People wearing face masks walk along a commercial area at the Vendrell Tarragona in Spain on Jan. 5. Photo: Ramon Costa/SOPA Images/LightRocket via Getty Images
The World Health Organization warned Tuesday against treating COVID-19 as an "endemic" illness.
Driving the news: "We still have a huge amount of uncertainty and a virus that is evolving quite quickly, imposing new challenges," Catherine Smallwood, WHO's senior emergency officer for Europe, said during a Tuesday press briefing.
- "We are certainly not at the point where we are able to call it endemic. It may become endemic in due course, but pinning that down to 2022 is a little bit difficult at this stage," Smallwood said.
The big picture: The remarks come after Spain's Prime Minister Pedro Sánchez called for a debate in Europe to move away from a detailed COVID-19 tracking system and more toward a flu-like monitoring system, AP reports.

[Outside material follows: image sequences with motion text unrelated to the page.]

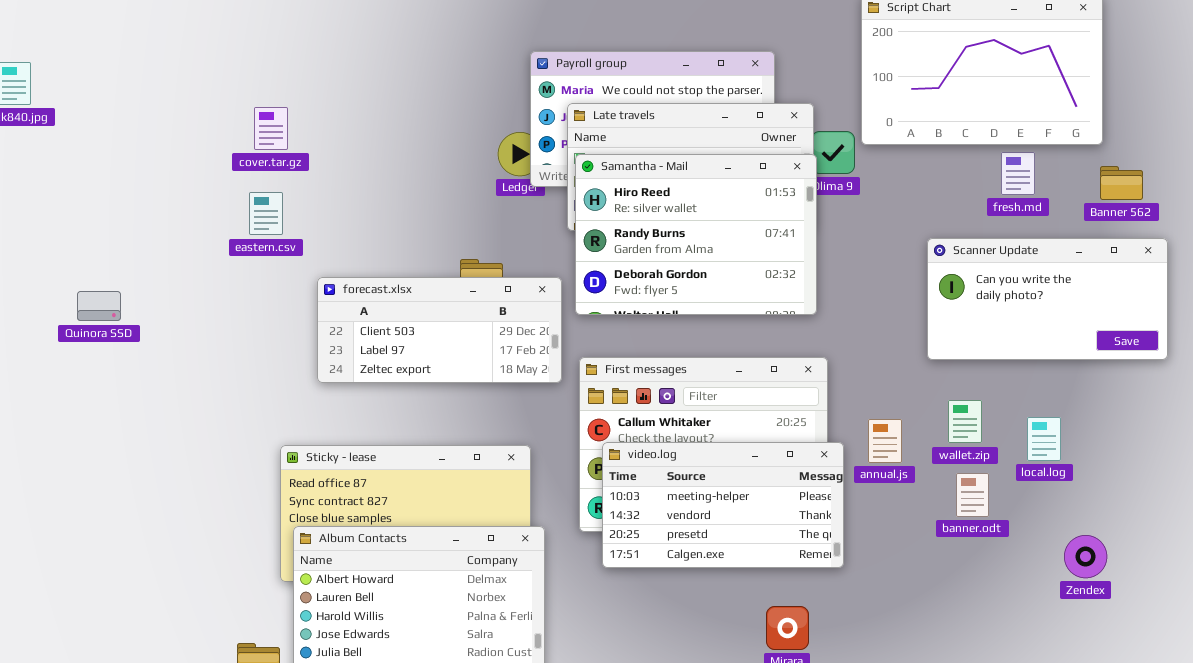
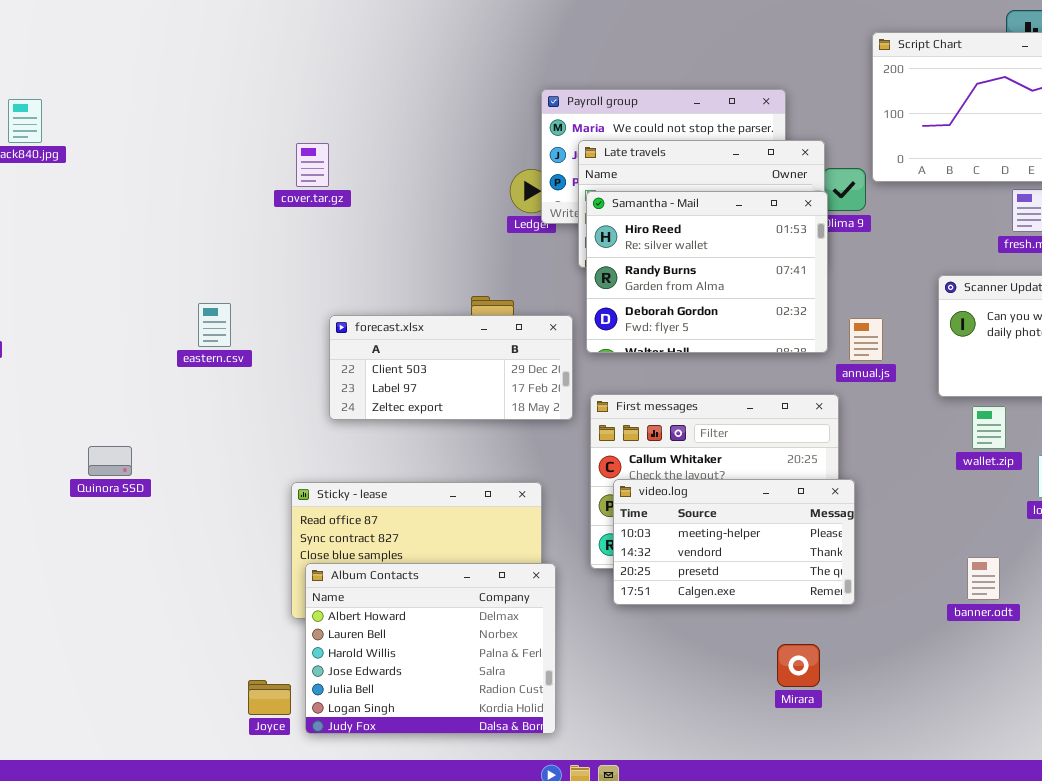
cover.tar.gz: [254,107,288,150] -> [296,143,329,187], moved
eastern.csv: [249,192,283,235] -> [198,303,231,347], moved
Quinora SSD: [77,291,121,321] -> [88,446,132,476], moved
wallet.zip: [948,400,982,443] -> [972,406,1006,449], moved
annual.js: [868,419,902,463] -> [849,318,883,361], moved
banner.odt: [956,473,989,517] -> [967,557,1000,600], moved

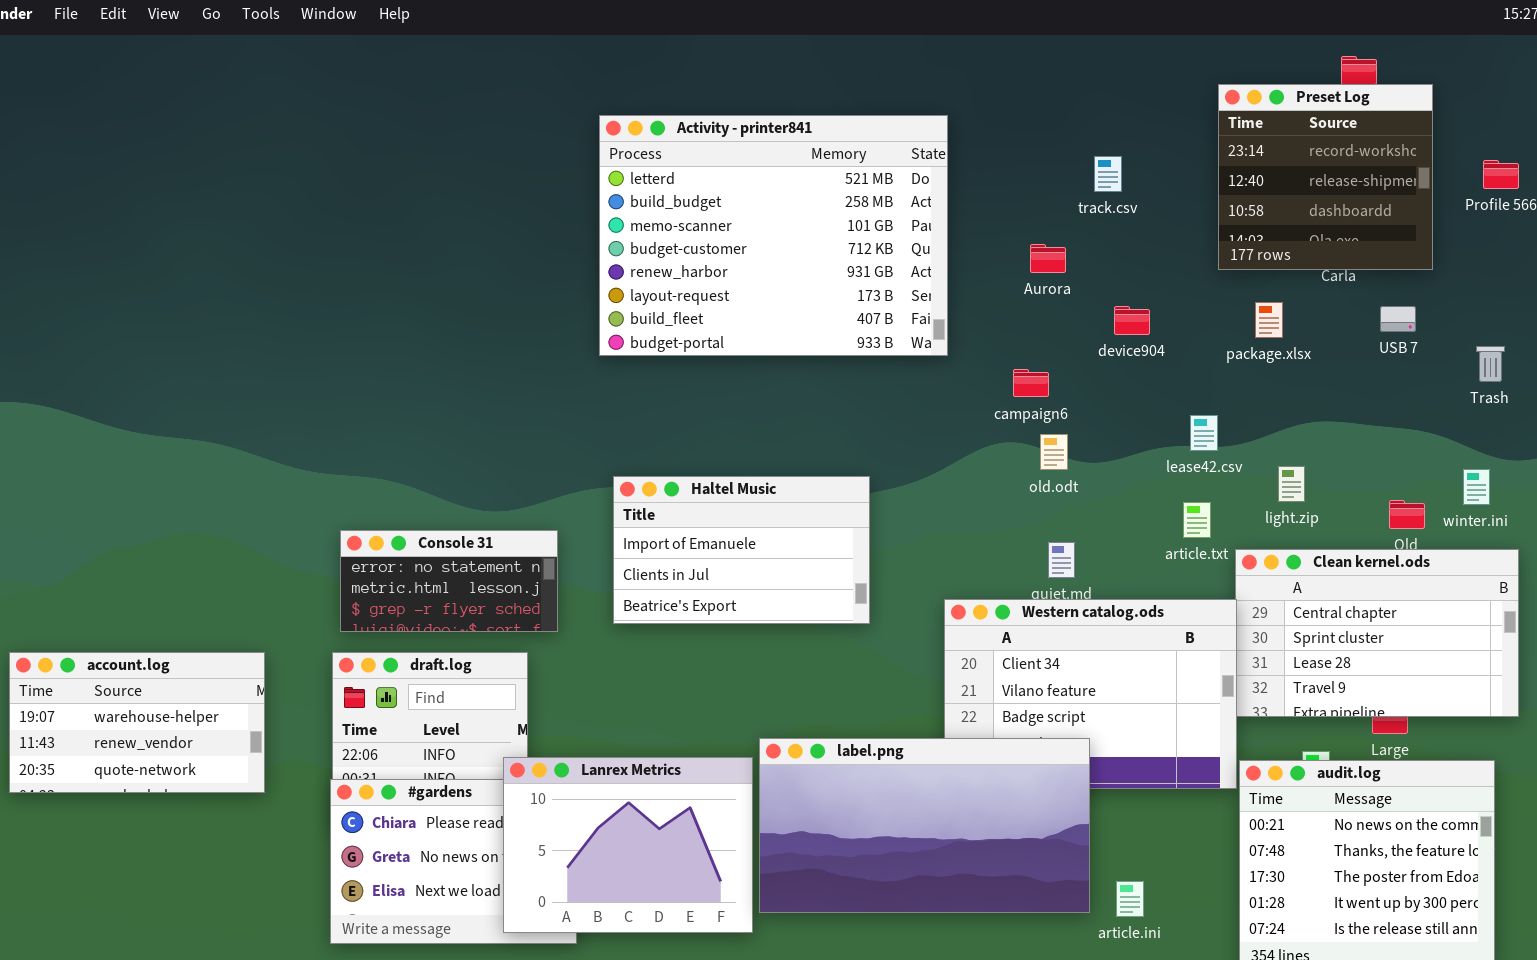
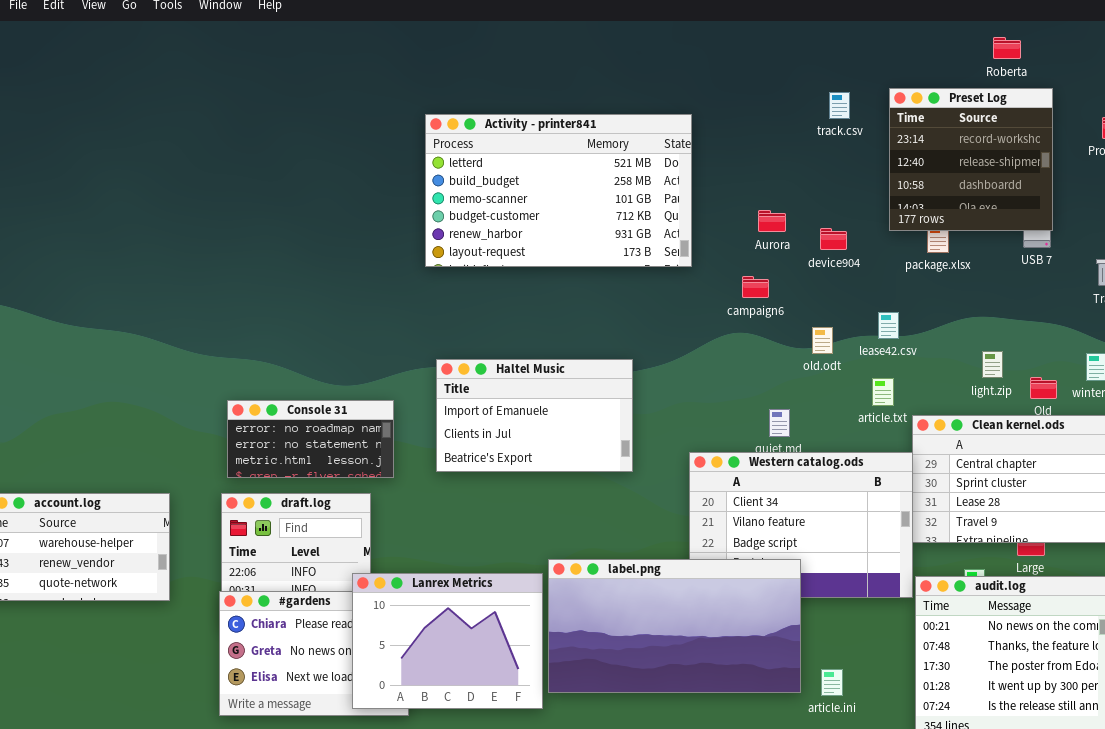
Preset Log: [1218,84,1433,270] -> [889,88,1053,231], moved
Activity - printer841: [599,115,948,356] -> [425,114,692,267], resized
track.csv: [1094,156,1122,192] -> [829,92,850,119], moved
Aurora: [1030,244,1066,273] -> [758,210,786,232], moved
old.odt: [1040,434,1068,470] -> [812,327,833,354], moved
light.zip: [1278,466,1305,502] -> [982,351,1003,378], moved
Console 31: [340,530,558,632] -> [227,400,394,478], scrolled up 1 row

- "I believe that we have the conditions for, with precaution, slowly, opening the debate ... to start evaluating the evolution of this disease with different parameters than we have until now," Sánchez said.
What she's saying: "All of this of course depends on how we respond to it. Widespread vaccination uptake ... will be very, very key in moving toward such a scenario and we're still a way off that," Smallwood said.